<Course Code> / <Course Name>
The method behind the weekly cadence

Test-Driven, AI-Assisted.

TDAA is a learning design for the AI era: students may use AI to prepare, but a frequent closed-book gate asks whether they can use the ideas unaided. AI lowers the cost of patient explanation; the gate keeps the grade tied to your own understanding.

§ 01

The problem

Lectures can make learning look more active than it really is. A teacher explains clearly, students sit quietly, and the class still leaves many students unable to solve problems on their own. Active learning, peer instruction, and flipped classrooms all point to the same lesson: students learn more when they have to use ideas rather than only hear them.

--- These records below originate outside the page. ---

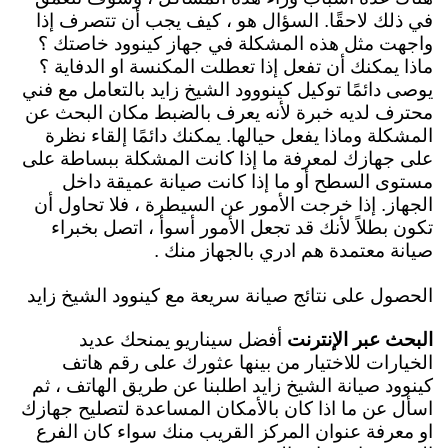
في ذلك لاحقًا. السؤال هو ، كيف يجب أن تتصرف إذا
واجهت مثل هذه المشكلة في جهاز كينوود خاصتك ؟
ماذا يمكنك أن تفعل إذا تعطلت المكنسة او الدفاية ؟
يوصى دائمًا توكيل كينووود الشيخ زايد بالتعامل مع فني
محترف لديه خبرة لأنه يعرف بالضبط مكان البحث عن
المشكلة وماذا يفعل حيالها. يمكنك دائمًا إلقاء نظرة
على جهازك لمعرفة ما إذا كانت المشكلة ببساطة على
مستوى السطح أو ما إذا كانت صيانة عميقة داخل
الجهاز. إذا خرجت الأمور عن السيطرة ، فلا تحاول أن
تكون بطلاً لأنك قد تجعل الأمور أسوأ ، اتصل بخبراء
صيانة معتمدة هم ادري بالجهاز منك .
الحصول على نتائج صيانة سريعة مع كينوود الشيخ زايد
البحث عبر الإنترنت
أفضل سيناريو يمنحك عديد
الخيارات للاختيار من بينها عثورك على
رقم هاتف
كينوود صيانة الشيخ زايد اطلبنا عن طريق الهاتف ، ثم
اسأل عن ما اذا كان بالأمكان المساعدة لتصليح جهازك
او معرفة عنوان المركز القريب منك سواء كان الفرع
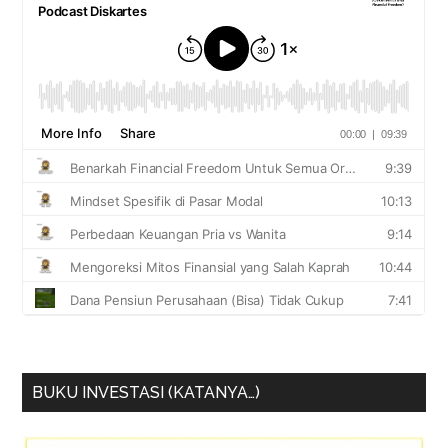
BUKU INVESTASI (KATANYA…)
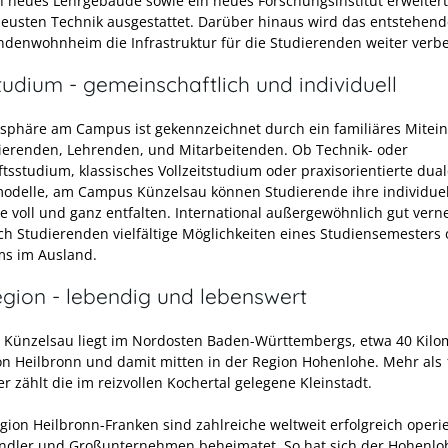
n neues Lehrgebäude sowie ein neues Forschungsinstitut erweitert
neusten Technik ausgestattet. Darüber hinaus wird das entstehend
ndenwohnheim die Infrastruktur für die Studierenden weiter verb
udium - gemeinschaftlich und individuell
sphäre am Campus ist gekennzeichnet durch ein familiäres Mitei
ierenden, Lehrenden, und Mitarbeitenden. Ob Technik- oder
ftsstudium, klassisches Vollzeitstudium oder praxisorientierte dua
odelle, am Campus Künzelsau können Studierende ihre individue
e voll und ganz entfalten. International außergewöhnlich gut verne
ich Studierenden vielfältige Möglichkeiten eines Studiensemesters
ms im Ausland.
egion - lebendig und lebenswert
t Künzelsau liegt im Nordosten Baden-Württembergs, etwa 40 Kilo
von Heilbronn und damit mitten in der Region Hohenlohe. Mehr als
 zählt die im reizvollen Kochertal gelegene Kleinstadt.
egion Heilbronn-Franken sind zahlreiche weltweit erfolgreich oper
ändler und Großunternehmen beheimatet. So hat sich der Hohenlo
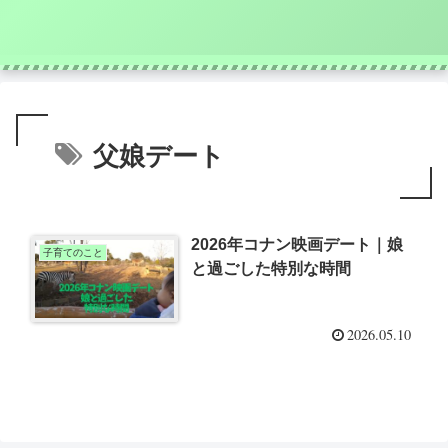
父娘デート
2026年コナン映画デート｜娘
子育てのこと
と過ごした特別な時間
2026.05.10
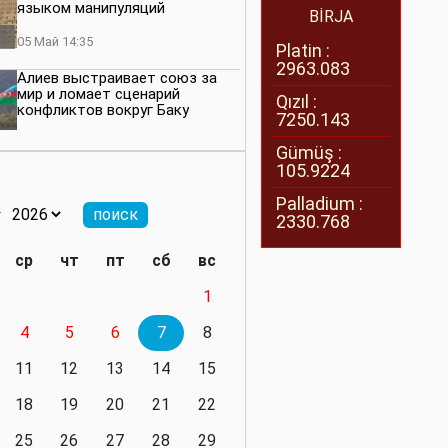
языком манипуляций
BİRJA
05 Май 14:35
Platin :
2963.083
Алиев выстраивает союз за
мир и ломает сценарий
Qızıl :
конфликтов вокруг Баку
7250.143
27 Апрель 14:07
Gümüş :
105.9224
Баку меняет правила. Страны
Южного Кавказа усиливают
Palladium :
значимость региона
2330.768
08 Апрель 14:28
ср
чт
пт
сб
вс
Глобальная игра сил:
1
нейтралитета больше не будет
4
5
6
7
8
11 Март 16:36
11
12
13
14
15
Видимо, действительно
президенту приходится все
18
19
20
21
22
делать самому
25
26
27
28
29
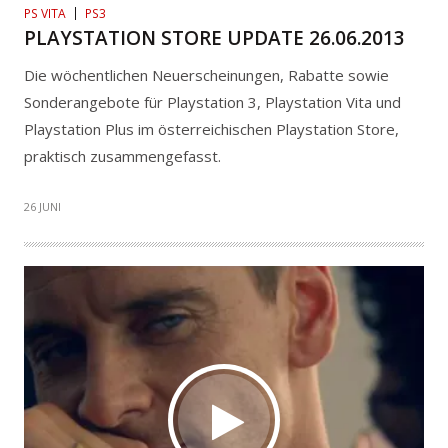
PS VITA
PS3
PLAYSTATION STORE UPDATE 26.06.2013
Die wöchentlichen Neuerscheinungen, Rabatte sowie
Sonderangebote für Playstation 3, Playstation Vita und
Playstation Plus im österreichischen Playstation Store,
praktisch zusammengefasst.
26 JUNI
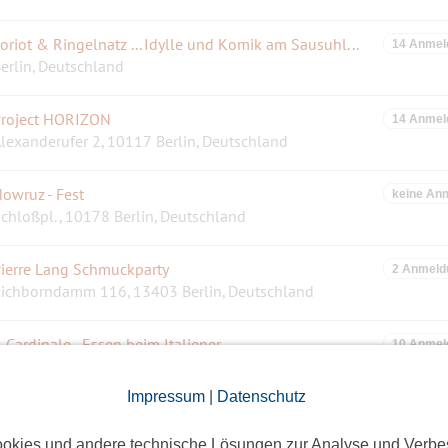
Loriot & Ringelnatz ... Idylle und Komik am Sausuhlensee
14 Anmel
erlin, Deutschland
roject HORIZON
14 Anmel
lexanderufer 2, 10117 Berlin, Deutschland
owruz - Fest
keine An
chloßpl., 10178 Berlin, Deutschland
ierre Lang Schmuckparty
2 Anmeld
ichborndamm 116, 13403 Berlin, Deutschland
l Cardinale - Essen beim Italiener
10 Anmel
estend
Impressum
|
Datenschutz
Nr.4 🍽🌟Garnelen🌟letzter Scampi-SATT-Abend 🍽 ✳in div.italienischen Zubereitungen✳ 25 € p.P.
11 Anmel
Lichterfelde, Berlin-Bezirk Steglitz-Zehlendorf, D eutschland
okies und andere technische Lösungen zur Analyse und Verbe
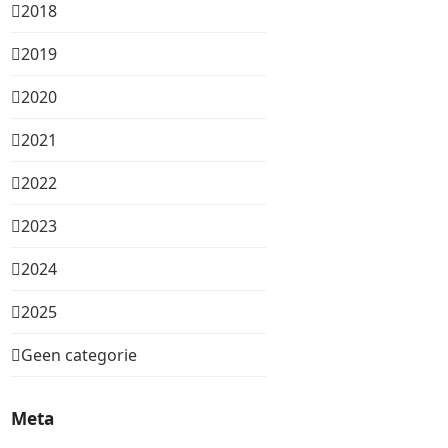
2018
2019
2020
2021
2022
2023
2024
2025
Geen categorie
Meta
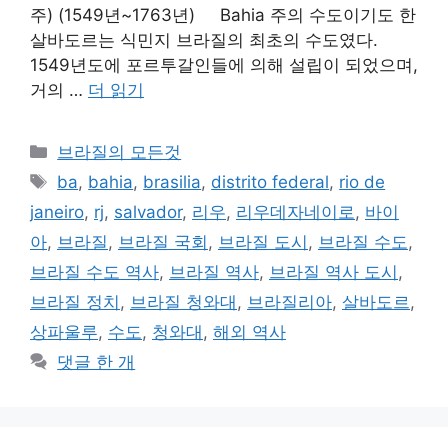
주) (1549년~1763년) Bahia 주의 수도이기도 한
살바도르는 식민지 브라질의 최초의 수도였다.
1549년도에 포르투갈인들에 의해 설립이 되었으며,
거의 …
더 읽기
카
브라질의 모든것
테
태
ba
,
bahia
,
brasilia
,
distrito federal
,
rio de
고
그
janeiro
,
rj
,
salvador
,
리우
,
리우데자네이로
,
바이
리
아
,
브라질
,
브라질 국회
,
브라질 도시
,
브라질 수도
,
브라질 수도 역사
,
브라질 역사
,
브라질 역사 도시
,
브라질 정치
,
브라질 청와대
,
브라질리아
,
살바도르
,
상파울루
,
수도
,
청와대
,
해외 역사
댓글 한 개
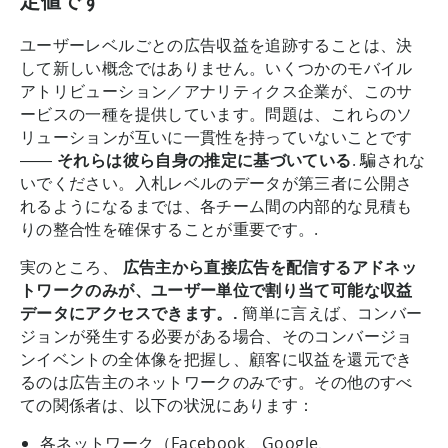
定値です
ユーザーレベルごとの広告収益を追跡することは、決
して新しい概念ではありません。いくつかのモバイル
アトリビューション／アナリティクス企業が、このサ
ービスの一種を提供しています。問題は、これらのソ
リューションが互いに一貫性を持っていないことです
――
それらは彼ら自身の推定に基づいている
. 騙されな
いでください。入札レベルのデータが第三者に公開さ
れるようになるまでは、各チーム間の内部的な見積も
りの整合性を確保することが重要です。.
実のところ、
広告主から直接広告を配信するアドネッ
トワークのみが、ユーザー単位で割り当て可能な収益
データにアクセスできます。.
簡単に言えば、コンバー
ジョンが発生する必要がある場合、そのコンバージョ
ンイベントの全体像を把握し、顧客に収益を還元でき
るのは広告主のネットワークのみです。その他のすべ
ての関係者は、以下の状況にあります：
各ネットワーク（Facebook、Google、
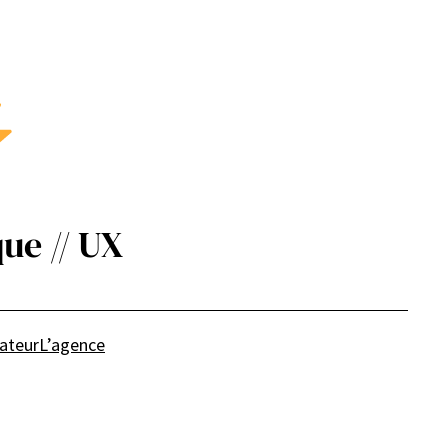
ue // UX
sateur
L’agence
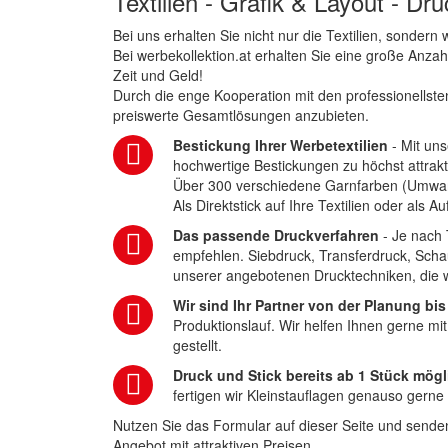
Textilien - Grafik & Layout - Dr
Bei uns erhalten Sie nicht nur die Textilien, sonder
Bei werbekollektion.at erhalten Sie eine große Anza
Zeit und Geld!
Durch die enge Kooperation mit den professionellsten
preiswerte Gesamtlösungen anzubieten.
Bestickung Ihrer Werbetextilien
- Mit uns
hochwertige Bestickungen zu höchst attrakt
Über 300 verschiedene Garnfarben (Umwa
Als Direktstick auf Ihre Textilien oder als 
Das passende Druckverfahren
- Je nach 
empfehlen. Siebdruck, Transferdruck, Scha
unserer angebotenen Drucktechniken, die wi
Wir sind Ihr Partner von der Planung bis
Produktionslauf. Wir helfen Ihnen gerne mi
gestellt.
Druck und Stick bereits ab 1 Stück mögl
fertigen wir Kleinstauflagen genauso gerne
Nutzen Sie das Formular auf dieser Seite und senden
Angebot mit attraktiven Preisen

Generative AI makes the old problem more urgent. AI can answer questions, explain concepts, and produce text — which lowers the cost of patient, individualized feedback, but also weakens a familiar signal of learning. If students use AI for homework or take-home projects, the submitted work may no longer show what the student personally understands.

The design question

How can a course give students a clear path to independent performance, check that performance often and seriously, and keep instructor-side workload feasible?

§ 02

The model

TDAA pairs two coupled parts. Either alone would fail; together they carry each other.

Overview diagram of the TDAA workflow, showing AI-assisted preparation connected to validation and frequent closed-book tests.
The TDAA loop: AI-assisted preparation makes weekly practice feasible, while the closed-book gate keeps the course tied to unaided understanding.
  1. A strict, frequent gate

    Students demonstrate unaided understanding weekly instead of waiting for a final. A weekly closed-book test — no AI, notes, books, or internet — gives a concrete target and a predictable signal of where each student stands. The retrieval-practice literature confirms what the design relies on: tests do not only measure learning, they support it.

  2. An AI-assisted production harness

    Without an agent layer, weekly aligned testing is not operationally feasible for a single instructor. The harness uses AI agents to draft learning sheets, generate and review tests, mark papers, and repair mistakes — always under human approval. AI operates on the production side; it never appears at the closed-book gate.

The coupling is the point. The gate makes preparation honest; the harness makes the gate sustainable.

§ 03

What students see each week

Three artifacts, all aligned to the same scope:

Learning sheet
Names the week's ideas, definitions, notation, and examples. Ships with copy-paste AI prompts.
Validation set
Practice problems matching the test in shape and difficulty. Open: AI, notes, peers allowed.
Weekly test
Closed-book, written in advance against the same scope. Scored out of 130, capped at 100.

The validation set is the livability feature. Students reduce test pressure by working it openly before the closed-book session — scope is predictable, the threshold is explicit. The 100-of-130 cap means full credit does not require a perfect paper: two missed questions still leave a perfect grade, which keeps the gate strict without making it cruel.

For the student week-to-week workflow on this course, see the student guide.

§ 04

What instructors produce

Each week needs a learning sheet, a test, an alternative test B, and a validation sheet — four documents per week, plus grading. Across a 13-week term, that's roughly 40 aligned bundles. No instructor can keep that consistent by hand.

TDAA-Go solves the production side with a three-stage pipeline, anchored to the course textbook:

  1. AI writer

    Drafts the learning sheet against the textbook scope, then generates the test, test B, and validation set from the finalized sheet.

  2. AI reviewer

    Challenges the draft: do tests stay inside the learning sheet's scope? Are all terms defined before use? Are AI prompts broad enough?

  3. Human approver

    The instructor makes the final call before anything reaches students. Nothing ships unreviewed.

Want to run a TDAA course?

The instructor's guide is one page covering everything from installing the harness through grading: install, fork, bootstrap, generate, review, publish, iterate, grade — plus the weekly classroom rhythm.

Read the instructor's guide
§ 05

Where it came from

TDAA was first implemented in DSAA 3071, Theory of Computation at HKUST(GZ) in Spring 2026 — a 13-week run that produced the worked example every default in this template traces back to. The methodology paper documents the run, the harness, the student survey, and the limits of the design.

Citation

Jin-Guo Liu, Shang-Qi Lu, Xin-Ran Shi, Long-Li Zheng and Wei Wang. High-Frequency Test-Driven Learning with AI: Making Strict Quality Gates Acceptable and Scalable. DSAA 3071, HKUST(GZ), Spring 2026.

The template repository — document templates, build commands, and the AI-assisted skills that make up the harness — is GiggleLiu/TDAA-Go on GitHub.